(Instructions for the task): Pull out every line from the entries below and reproduce each one unchanged, keeping the order given.

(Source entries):
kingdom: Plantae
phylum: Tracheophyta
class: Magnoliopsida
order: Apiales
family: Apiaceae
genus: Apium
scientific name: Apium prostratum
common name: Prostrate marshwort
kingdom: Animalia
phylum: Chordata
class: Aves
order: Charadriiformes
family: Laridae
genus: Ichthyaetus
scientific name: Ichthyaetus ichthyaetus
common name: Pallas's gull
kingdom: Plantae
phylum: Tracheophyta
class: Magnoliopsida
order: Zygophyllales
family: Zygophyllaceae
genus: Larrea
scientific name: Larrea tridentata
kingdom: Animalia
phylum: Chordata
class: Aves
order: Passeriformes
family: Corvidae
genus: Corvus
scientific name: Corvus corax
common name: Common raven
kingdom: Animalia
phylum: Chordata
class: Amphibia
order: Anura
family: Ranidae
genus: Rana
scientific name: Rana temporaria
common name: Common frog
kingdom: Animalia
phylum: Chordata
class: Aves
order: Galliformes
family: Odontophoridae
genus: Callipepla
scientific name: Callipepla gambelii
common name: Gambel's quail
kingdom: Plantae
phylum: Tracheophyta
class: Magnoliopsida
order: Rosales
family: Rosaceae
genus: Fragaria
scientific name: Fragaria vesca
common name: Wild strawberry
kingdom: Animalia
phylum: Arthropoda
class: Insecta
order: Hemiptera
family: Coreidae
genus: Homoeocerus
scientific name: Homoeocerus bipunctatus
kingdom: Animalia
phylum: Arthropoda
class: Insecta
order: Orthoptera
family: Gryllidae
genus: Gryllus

(Worked answer):
kingdom: Plantae
phylum: Tracheophyta
class: Magnoliopsida
order: Apiales
family: Apiaceae
genus: Apium
scientific name: Apium prostratum
common name: Prostrate marshwort
kingdom: Animalia
phylum: Chordata
class: Aves
order: Charadriiformes
family: Laridae
genus: Ichthyaetus
scientific name: Ichthyaetus ichthyaetus
common name: Pallas's gull
kingdom: Plantae
phylum: Tracheophyta
class: Magnoliopsida
order: Zygophyllales
family: Zygophyllaceae
genus: Larrea
scientific name: Larrea tridentata
kingdom: Animalia
phylum: Chordata
class: Aves
order: Passeriformes
family: Corvidae
genus: Corvus
scientific name: Corvus corax
common name: Common raven
kingdom: Animalia
phylum: Chordata
class: Amphibia
order: Anura
family: Ranidae
genus: Rana
scientific name: Rana temporaria
common name: Common frog
kingdom: Animalia
phylum: Chordata
class: Aves
order: Galliformes
family: Odontophoridae
genus: Callipepla
scientific name: Callipepla gambelii
common name: Gambel's quail
kingdom: Plantae
phylum: Tracheophyta
class: Magnoliopsida
order: Rosales
family: Rosaceae
genus: Fragaria
scientific name: Fragaria vesca
common name: Wild strawberry
kingdom: Animalia
phylum: Arthropoda
class: Insecta
order: Hemiptera
family: Coreidae
genus: Homoeocerus
scientific name: Homoeocerus bipunctatus
kingdom: Animalia
phylum: Arthropoda
class: Insecta
order: Orthoptera
family: Gryllidae
genus: Gryllus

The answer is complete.